Rich K. Wheeling, WV

RESPONSE:
I put it in my contract right along with the amount I'm being paid "$1 and a letter of reference after the show". I also give them a thank-you letter on the day I appear that mentions that if I receive a letter of reference, they will get a year's subscription to my newsletter for free. People like being "paid" for their time. That increases my response. When I perform or conduct a workshop, if it is appropriate, I take along evaluation forms which I ask people to fill out immediately and if they do so and give it right back to me, I give them a free sample copy of my newsletter. You could have a story photocopy you could give them. Often my bookers aren't even there to watch me in action so getting the response from audience members helps me get repeat bookings because I always mail copies of the response to my booker afterwards along with their thank you letter.

Harlynne Geisler, editor and publisher of The Story Bag: A National
Storytelling Newsletter, and author of the book, Storytelling Professionally; The Nuts and Bolts of a Working Performer [Libraries Unlimited Press, 1997]; e-mail: storybag@juno.com



I am a strong proponent of performance agreements and have shared my thoughts with storytellers at several workshops on performance agreements. The most important step is reducing to writing anything that is important to you.

It is a good idea to provide for a non-cancellation fee. Protection from "acts of God" serve their unique purpose but it has been my experience that the "acts of people" are the ones you should really protect yourself from. A "damages" clause is negotiated at the time the contract is negotiated. Determine the financial loss to yourself when you reserve a performance date and are later advised that your services are not needed. This might be a fixed amount or based on a sliding scale charging more money the closer to the performance date that you are advised of the cancellation.

You might also consider a deposit paid upon the signing of the contract. The likelyhood of receiving a check in the mail from one who has cancelled your performance is almost nil.

Other than the act of reducing your agreement to writing I know of no better test of the seriousness of the person contracting for your services than including cancellation and deposit clauses in the agreement. If they respect your professionalism they will not balk at such provisions. If they do you may be better served to book someone else for that date.

Also, unlike many who share my profession, I suggest that you use just plain language as to what your concerns are. At all cost avoid legalese. It only creates disputes. Plain language rarely does.

Lawtales, Lawtales@aol.com


Steve Rosenthal wrote:
If you want to do a free telling (for a charity, or a school, etc.), then do just that. I believe you should determine your fee for a performance and be consistent for equivalent gigs. In fact I believe in letting your fee be known to the producer of the events where you are donating your talents so they have a sense of the value of your and others performance.

About donated performances:

A good way to "let your fee be known" is to write up a regular Contract or Letter of Agreement form just like you'd use for a paying venue, complete with your regular fee, and then write "In Kind Donation."

● **WRITTEN REQUEST**: Continue the storytelling contract advice above from the point where it stops. The rows below are separate material with no connection to the storytelling contract advice above.

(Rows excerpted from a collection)

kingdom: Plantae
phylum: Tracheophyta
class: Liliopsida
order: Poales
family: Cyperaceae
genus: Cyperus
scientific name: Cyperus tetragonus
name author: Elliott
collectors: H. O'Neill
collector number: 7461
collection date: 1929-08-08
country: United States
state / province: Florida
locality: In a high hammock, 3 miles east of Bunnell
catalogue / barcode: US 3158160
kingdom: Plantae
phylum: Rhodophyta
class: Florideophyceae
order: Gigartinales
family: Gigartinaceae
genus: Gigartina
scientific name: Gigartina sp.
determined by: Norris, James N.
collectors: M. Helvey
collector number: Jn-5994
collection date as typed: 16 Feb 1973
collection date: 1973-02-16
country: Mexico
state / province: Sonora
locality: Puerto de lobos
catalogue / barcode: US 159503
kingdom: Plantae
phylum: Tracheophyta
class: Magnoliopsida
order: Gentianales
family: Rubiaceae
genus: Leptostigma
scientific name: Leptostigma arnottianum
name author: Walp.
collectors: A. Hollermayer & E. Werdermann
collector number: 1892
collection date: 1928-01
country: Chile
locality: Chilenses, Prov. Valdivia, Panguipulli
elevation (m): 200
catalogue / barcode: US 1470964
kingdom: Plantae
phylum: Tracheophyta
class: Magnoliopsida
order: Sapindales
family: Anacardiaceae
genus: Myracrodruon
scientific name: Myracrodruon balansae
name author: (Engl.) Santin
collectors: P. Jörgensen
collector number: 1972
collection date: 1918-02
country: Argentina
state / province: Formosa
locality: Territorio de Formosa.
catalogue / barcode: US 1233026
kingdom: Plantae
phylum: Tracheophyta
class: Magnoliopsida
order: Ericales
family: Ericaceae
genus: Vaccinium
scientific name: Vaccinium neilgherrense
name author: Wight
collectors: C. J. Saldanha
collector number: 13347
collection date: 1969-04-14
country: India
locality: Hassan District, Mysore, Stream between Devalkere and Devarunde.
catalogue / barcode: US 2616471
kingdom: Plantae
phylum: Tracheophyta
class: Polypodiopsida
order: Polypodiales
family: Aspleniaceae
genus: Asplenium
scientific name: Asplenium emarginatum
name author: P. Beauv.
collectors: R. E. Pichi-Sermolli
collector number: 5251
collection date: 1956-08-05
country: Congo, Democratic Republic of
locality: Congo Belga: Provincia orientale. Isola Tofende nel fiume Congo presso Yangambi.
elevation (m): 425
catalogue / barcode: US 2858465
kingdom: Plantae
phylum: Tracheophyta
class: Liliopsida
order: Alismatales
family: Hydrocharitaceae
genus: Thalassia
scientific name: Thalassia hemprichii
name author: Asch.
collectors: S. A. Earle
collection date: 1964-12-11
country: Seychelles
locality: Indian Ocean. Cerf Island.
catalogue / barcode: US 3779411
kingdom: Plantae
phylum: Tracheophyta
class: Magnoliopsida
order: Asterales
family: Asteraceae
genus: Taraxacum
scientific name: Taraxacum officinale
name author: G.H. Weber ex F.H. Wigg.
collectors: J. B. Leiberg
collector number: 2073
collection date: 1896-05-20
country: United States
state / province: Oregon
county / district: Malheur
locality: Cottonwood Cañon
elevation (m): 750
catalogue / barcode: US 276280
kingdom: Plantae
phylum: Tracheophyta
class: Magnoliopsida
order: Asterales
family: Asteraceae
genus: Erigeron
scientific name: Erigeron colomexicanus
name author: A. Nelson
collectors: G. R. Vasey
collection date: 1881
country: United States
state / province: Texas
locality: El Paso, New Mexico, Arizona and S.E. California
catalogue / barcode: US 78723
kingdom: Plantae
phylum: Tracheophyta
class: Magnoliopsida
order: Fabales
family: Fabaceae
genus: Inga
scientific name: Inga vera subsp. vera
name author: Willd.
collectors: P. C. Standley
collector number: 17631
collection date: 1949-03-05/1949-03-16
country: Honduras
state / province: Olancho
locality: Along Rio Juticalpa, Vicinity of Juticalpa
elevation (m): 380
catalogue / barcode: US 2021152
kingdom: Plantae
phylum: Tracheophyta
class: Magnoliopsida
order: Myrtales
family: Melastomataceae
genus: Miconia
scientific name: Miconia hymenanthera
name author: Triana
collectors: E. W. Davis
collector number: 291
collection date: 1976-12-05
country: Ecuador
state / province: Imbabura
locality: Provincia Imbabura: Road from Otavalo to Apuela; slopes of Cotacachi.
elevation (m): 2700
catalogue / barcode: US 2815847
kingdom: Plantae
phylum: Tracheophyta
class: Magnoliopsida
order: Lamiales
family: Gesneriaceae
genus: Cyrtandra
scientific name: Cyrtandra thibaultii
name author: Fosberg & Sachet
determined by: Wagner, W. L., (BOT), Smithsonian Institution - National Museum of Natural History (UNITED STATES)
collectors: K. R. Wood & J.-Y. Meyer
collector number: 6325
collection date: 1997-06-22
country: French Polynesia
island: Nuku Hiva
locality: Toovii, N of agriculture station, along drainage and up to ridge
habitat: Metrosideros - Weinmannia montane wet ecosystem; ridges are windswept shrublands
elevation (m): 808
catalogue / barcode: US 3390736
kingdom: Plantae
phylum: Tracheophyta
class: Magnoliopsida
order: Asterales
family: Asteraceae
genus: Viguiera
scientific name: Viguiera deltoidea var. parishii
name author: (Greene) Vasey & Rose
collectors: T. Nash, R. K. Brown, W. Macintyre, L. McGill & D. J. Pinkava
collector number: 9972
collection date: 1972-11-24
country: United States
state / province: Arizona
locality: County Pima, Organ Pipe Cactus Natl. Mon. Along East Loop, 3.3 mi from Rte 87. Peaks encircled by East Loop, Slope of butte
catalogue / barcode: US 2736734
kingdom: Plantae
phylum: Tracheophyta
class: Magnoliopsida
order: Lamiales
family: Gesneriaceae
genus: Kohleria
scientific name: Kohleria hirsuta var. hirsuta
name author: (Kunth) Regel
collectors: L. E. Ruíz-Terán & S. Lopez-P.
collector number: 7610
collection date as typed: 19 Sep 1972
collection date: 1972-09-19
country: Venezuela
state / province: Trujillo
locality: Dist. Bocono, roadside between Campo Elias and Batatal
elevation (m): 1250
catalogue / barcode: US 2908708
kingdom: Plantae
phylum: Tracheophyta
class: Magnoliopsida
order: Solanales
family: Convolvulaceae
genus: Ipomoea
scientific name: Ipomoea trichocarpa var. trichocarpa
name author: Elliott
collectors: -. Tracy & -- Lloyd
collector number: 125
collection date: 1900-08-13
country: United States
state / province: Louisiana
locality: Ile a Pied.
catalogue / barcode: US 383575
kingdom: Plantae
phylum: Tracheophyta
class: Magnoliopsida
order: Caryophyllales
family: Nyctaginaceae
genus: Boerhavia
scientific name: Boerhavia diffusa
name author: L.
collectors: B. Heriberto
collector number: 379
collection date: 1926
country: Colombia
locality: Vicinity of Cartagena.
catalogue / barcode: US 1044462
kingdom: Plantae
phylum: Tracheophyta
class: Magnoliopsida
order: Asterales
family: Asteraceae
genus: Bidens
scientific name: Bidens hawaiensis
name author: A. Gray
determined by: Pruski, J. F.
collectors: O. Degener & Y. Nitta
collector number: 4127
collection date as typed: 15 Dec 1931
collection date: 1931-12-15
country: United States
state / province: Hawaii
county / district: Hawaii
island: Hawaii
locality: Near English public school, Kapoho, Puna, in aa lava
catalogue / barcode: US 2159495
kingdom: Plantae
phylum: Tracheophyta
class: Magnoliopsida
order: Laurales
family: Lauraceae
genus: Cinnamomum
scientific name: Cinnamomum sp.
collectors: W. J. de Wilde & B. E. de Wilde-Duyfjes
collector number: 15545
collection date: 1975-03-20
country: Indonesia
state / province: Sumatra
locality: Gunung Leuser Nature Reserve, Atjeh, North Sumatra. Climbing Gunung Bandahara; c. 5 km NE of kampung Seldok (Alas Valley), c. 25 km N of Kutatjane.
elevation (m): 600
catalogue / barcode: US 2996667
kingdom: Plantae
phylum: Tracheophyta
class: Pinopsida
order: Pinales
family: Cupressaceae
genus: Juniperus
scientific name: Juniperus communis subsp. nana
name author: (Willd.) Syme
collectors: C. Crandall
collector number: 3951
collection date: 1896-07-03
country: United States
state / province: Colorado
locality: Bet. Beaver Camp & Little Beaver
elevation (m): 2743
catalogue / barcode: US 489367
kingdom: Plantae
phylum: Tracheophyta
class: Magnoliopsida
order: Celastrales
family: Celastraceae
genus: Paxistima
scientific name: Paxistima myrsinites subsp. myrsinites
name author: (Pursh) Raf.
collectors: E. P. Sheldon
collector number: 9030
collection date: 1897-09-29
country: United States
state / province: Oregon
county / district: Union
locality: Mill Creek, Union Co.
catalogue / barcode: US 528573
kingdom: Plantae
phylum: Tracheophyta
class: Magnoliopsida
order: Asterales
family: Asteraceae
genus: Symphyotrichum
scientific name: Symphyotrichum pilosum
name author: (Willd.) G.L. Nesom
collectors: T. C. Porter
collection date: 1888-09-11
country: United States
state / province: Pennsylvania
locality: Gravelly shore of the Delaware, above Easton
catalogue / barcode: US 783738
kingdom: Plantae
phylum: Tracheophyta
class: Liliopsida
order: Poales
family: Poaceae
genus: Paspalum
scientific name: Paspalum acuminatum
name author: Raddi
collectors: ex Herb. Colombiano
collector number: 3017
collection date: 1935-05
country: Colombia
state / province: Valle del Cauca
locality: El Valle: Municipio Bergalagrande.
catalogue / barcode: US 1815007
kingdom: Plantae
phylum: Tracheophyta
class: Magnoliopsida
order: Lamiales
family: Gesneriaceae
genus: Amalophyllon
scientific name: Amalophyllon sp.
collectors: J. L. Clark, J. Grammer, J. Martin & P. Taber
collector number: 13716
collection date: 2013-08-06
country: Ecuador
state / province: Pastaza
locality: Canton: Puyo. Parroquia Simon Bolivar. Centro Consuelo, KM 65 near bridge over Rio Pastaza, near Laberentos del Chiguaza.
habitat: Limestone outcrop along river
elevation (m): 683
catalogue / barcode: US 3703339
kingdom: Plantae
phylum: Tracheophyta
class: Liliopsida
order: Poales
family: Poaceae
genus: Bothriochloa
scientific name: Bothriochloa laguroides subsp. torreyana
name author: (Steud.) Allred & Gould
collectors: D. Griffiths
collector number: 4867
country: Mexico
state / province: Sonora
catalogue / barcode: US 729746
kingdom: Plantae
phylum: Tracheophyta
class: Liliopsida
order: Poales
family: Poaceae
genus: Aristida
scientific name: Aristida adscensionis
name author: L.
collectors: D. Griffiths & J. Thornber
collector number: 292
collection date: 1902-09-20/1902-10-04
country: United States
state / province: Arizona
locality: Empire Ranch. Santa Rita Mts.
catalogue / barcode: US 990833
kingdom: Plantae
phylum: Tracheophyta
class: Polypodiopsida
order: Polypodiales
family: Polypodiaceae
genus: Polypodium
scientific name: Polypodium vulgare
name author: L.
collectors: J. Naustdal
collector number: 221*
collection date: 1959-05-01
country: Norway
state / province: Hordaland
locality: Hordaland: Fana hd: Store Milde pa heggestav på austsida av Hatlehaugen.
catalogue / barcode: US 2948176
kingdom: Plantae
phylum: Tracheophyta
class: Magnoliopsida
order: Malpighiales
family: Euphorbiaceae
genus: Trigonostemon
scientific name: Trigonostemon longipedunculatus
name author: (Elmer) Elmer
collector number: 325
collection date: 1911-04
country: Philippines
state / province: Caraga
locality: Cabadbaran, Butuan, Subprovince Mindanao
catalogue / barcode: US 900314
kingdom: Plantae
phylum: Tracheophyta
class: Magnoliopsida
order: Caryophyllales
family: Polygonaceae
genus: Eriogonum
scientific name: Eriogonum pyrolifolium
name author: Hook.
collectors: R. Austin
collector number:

● **TASK RESULT**:
Not only does this accustom sponsors to appreciate the amount you are worth; it also gives them something for their records, next time they have to apply for a grant and give numerical evidence of community support in terms of In Kind Donations. (They could make up a figure, but might not think of doing it or might not get the amount correct.)

Another advantage of using a regular contract for "free" performances is that it helps you teach them to take you Seriously: stipulate your requirements about arrangements, sound system, agreed-upon times and/or content, etc etc etc etc. Help stamp out misunderstandings and abuse of volunteers!

You may also want to let it be known that you will appreciate, in exchange for your gracious donation, and now that they've had this chance to see how wonderful you are, if the sponsors will talk up your work among their colleagues who can afford to book you for paying venues.

Fran Stallings

ignatz@galaxy.galstar.com


I'd like to add one additional way to use a contract: for those charity freebies you may choose to donate. There's a problem of free work not being taken seriously. A formal contract can impress upon the event-planners that you are a Professional accustomed to being treated in a professional manner (spelled out here-in, etc.). Although you may leave the Fee line blank, they are still signing an agreement to provide seating, ushers, sound system, whatever, and the copy in front of them (of course you send two copies, one to keep and one to return to you -- signed) can go a fair way to reminding them of the verbal promises they made to you.

You can also fill in the amount of your usual fee, and then add "waived." This reminds them what value they are receiving as a donation. AND when they write their next grant proposal, they can list your program as an "in-kind donation" demonstrating community support. The dollar amount may even count toward the "matching funds" they have to scratch up locally (usually a portion can be "in-kind" rather than cash). Thus your donation contributes twice over to their efforts, and they have reason to take you seriously.

I know many good arguments for never giving away free programs, but am based in a small town whose safety net is almost entirely made out of exhausted volunteers. I can't be here to do my fair share of their work, but I can thank those volunteers (Hospice, Literacy Council, Eldercare, domestic violence shelter etc) in my way. And that includes the contract.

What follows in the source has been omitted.